╭──
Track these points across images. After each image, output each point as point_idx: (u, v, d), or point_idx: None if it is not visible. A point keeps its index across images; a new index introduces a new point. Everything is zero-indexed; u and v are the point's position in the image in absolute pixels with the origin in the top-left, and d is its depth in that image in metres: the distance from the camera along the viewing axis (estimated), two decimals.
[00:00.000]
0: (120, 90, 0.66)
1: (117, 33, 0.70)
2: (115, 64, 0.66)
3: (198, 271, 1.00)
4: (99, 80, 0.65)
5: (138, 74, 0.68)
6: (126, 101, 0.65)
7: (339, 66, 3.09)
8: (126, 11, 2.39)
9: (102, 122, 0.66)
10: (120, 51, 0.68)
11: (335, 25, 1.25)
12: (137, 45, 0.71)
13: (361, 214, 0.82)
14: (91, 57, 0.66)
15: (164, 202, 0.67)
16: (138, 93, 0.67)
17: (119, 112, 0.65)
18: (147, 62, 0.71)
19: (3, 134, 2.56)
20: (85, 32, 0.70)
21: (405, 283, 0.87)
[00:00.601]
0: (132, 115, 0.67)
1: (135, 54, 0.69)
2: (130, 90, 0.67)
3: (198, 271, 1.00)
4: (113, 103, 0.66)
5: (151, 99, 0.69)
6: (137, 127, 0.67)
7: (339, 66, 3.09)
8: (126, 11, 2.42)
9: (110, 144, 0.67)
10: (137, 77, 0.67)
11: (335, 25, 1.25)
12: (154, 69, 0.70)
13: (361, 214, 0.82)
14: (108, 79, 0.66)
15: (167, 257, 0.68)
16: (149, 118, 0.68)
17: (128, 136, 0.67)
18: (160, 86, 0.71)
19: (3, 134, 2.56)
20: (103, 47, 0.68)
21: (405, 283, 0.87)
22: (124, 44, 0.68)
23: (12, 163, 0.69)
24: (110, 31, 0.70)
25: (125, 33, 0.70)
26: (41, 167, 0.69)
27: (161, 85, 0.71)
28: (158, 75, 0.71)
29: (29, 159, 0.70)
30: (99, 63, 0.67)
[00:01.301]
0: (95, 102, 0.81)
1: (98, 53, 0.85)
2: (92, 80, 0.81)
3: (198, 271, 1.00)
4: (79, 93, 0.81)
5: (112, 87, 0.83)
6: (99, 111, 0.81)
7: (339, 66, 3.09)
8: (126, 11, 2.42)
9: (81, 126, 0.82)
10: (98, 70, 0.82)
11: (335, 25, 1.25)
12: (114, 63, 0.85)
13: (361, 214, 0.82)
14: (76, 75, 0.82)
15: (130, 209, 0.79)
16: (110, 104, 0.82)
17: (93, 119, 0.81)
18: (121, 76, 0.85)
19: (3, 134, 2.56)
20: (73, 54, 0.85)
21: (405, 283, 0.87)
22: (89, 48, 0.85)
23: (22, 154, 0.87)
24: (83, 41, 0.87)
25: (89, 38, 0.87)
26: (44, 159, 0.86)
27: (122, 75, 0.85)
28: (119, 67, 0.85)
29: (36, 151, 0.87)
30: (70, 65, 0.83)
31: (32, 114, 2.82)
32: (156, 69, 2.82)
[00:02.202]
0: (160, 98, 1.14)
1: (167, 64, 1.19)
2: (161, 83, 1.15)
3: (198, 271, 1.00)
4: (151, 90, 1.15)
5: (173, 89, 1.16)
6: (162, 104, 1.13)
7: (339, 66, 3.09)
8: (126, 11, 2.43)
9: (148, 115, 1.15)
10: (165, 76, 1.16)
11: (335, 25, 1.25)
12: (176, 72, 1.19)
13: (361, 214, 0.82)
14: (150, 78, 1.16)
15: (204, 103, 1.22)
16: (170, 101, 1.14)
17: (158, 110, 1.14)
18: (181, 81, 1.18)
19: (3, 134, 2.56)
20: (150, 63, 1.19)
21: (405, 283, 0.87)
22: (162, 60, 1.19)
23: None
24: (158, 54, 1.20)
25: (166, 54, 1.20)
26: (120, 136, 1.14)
╰──
╭──
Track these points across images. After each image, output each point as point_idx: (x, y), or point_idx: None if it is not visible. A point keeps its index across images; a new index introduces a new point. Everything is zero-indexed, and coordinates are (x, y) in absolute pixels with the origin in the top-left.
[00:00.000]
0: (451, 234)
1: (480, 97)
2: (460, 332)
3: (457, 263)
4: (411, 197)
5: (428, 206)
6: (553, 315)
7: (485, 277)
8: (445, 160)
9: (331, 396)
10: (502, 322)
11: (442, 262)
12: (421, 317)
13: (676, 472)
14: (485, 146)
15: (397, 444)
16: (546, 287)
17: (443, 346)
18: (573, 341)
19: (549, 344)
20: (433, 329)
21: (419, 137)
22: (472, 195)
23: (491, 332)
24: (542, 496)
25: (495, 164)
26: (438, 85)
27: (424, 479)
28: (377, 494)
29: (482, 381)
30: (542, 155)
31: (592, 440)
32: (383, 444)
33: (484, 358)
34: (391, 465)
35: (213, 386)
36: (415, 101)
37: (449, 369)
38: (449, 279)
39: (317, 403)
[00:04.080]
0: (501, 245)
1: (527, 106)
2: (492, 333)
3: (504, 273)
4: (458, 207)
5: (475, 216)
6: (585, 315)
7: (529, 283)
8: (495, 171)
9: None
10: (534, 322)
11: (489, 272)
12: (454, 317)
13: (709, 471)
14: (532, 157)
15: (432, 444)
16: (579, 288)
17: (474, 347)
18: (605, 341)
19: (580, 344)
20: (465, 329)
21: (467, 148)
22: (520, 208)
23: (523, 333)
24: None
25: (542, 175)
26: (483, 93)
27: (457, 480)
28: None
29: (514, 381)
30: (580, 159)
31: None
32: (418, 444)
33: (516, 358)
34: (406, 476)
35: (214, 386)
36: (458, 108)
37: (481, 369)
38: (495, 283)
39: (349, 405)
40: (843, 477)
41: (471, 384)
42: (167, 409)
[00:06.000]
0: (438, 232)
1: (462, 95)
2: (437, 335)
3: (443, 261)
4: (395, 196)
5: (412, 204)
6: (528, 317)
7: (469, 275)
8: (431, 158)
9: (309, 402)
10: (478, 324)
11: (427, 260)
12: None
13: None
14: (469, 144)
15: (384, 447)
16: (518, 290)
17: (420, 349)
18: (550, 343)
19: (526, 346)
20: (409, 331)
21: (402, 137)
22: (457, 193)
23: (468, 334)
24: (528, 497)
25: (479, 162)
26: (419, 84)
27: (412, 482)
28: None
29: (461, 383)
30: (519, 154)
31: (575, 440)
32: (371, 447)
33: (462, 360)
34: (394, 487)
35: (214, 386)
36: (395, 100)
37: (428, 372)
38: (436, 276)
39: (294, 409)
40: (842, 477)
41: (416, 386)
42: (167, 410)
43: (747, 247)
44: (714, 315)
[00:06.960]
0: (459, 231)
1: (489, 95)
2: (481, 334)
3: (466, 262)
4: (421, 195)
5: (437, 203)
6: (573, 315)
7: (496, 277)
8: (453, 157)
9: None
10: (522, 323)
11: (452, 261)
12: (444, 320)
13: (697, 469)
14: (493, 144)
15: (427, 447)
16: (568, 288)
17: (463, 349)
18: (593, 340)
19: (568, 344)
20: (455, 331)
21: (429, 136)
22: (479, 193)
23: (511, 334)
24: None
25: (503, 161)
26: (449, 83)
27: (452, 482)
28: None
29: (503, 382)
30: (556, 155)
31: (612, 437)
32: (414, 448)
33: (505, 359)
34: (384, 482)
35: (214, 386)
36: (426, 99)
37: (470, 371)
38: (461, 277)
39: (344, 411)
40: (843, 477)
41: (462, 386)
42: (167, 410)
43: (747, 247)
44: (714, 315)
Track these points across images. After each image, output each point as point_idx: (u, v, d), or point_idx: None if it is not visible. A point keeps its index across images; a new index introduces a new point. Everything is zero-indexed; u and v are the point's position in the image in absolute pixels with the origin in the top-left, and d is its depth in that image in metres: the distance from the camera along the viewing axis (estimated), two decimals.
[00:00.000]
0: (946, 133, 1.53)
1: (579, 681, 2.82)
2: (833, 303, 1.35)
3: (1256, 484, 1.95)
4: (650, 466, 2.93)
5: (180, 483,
╰──
• [Exercise details] Begin with the line that has "20: (433, 329)" in the listing above and end after the line that has "39: (317, 403)"; output those lines exactly.

• [Result of the task]
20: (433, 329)
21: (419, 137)
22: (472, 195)
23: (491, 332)
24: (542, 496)
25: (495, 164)
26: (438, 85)
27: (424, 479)
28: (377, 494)
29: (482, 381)
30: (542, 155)
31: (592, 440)
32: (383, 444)
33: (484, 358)
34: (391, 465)
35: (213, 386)
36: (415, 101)
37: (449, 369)
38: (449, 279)
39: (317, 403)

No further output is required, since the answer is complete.